Dominion Rules (DR) is a role-playing game system for historical and fantasy role-playing. DR is notable in the history of role-playing games for being one of the first RPGs to be released under an open source (or open gaming) licence, known as the Dominion Rules Licence. Development of the game followed an open source model whereby contributors, known as the Dominion Games Development Team, made improvements or additions to the game and published them on the internet (often through the Dominion Games web site) under the terms of the Dominion Rules Licence, thus explicitly encouraging the creation of new skills, spells, beasts and rules by its modular structure in an attempt to establish an equivalent to the Open Source Software model in RPG gaming.

Game Mechanic
DR is a skills-based role-playing game system based on the twelve-sided die (d12). The game mechanic is the same for almost all actions: players roll d12 trying to roll less than or equal to the applicable skill stat, as modified by any applicable bonuses or penalties. For example, a character seeking to strike an opponent with his weapon begins with his Strike stat, adds to it the Strike bonus applicable to his weapon, and subtracts from that any defensive penalties imposed by his opponent's defensive manoeuvres and armour. A roll of 12 always fails. In many cases, a roll of 12 has particularly negative results. 

DR is designed around three major skill types, namely combat skills, priestcraft skills and witchcraft skills. All characters have access to combat skills. Priest-style characters have access to priest-specific skills such as bless, consecrate, curse, defile, heal, smite, wrath, and work miracle. Magic-using characters may either cast pre-made spells or employ free-form magic, both of which are essentially another type of skill use.

Game Setting
The DR rules system is intended to be generic and does not describe the kind of world (or "campaign setting") to which they apply. The system can be used in a variety of RPG settings by excluding or modifying certain rules. For a historical setting, players simply disregard the priestcraft and witchcraft rules.

Distribution
Dominion Rules was one of the first RPGs to be released under an open source style (or open gaming style) licence, known as the Dominion Rules Licence. The current version of DR  is distributed under version 2.0 of the Dominion Rules Licence. 

The current version of DR is free to download from Dominion Rules - Home.
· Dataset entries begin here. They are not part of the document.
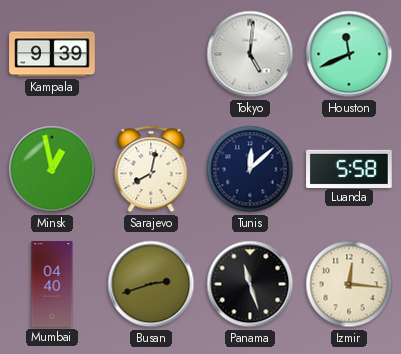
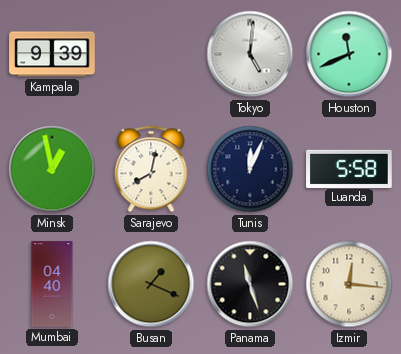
Tunis: 12:08 -> 12:04
Busan: 2:42 -> 1:19
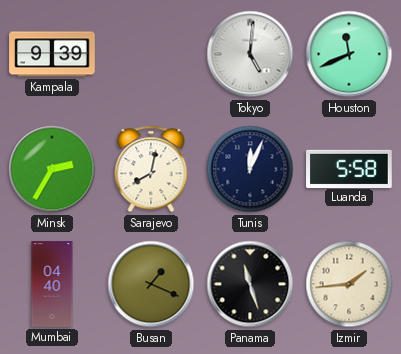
Minsk: 12:58 -> 2:35
Izmir: 12:16 -> 1:44
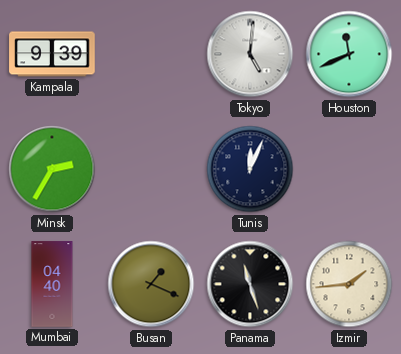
Sarajevo: 8:02 -> none
Luanda: 5:58 -> none
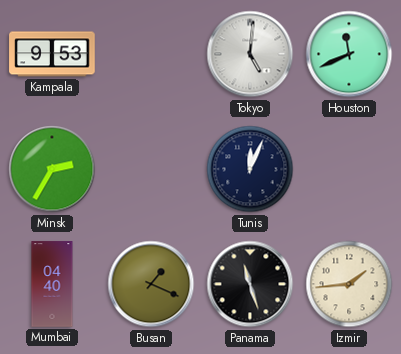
Kampala: 9:39 -> 9:53
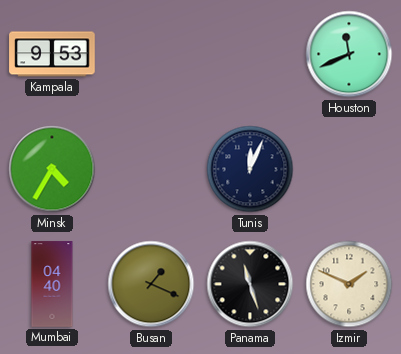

Copies of the previous versions can be found in various places on the internet.

History 
DR 1.0 appeared in 1999. It was revised and republished as version 2.0 in 2001. Both versions were distributed by Dominion Games. No retail, print versions of the game were published. DR 2.0 received some favourable reviews.

Dominion Games and their web site disappeared around 2006. The creators of the Dominion Rules released version 3.0 in April 2008 from  Dominion Rules - Home to favourable reviews.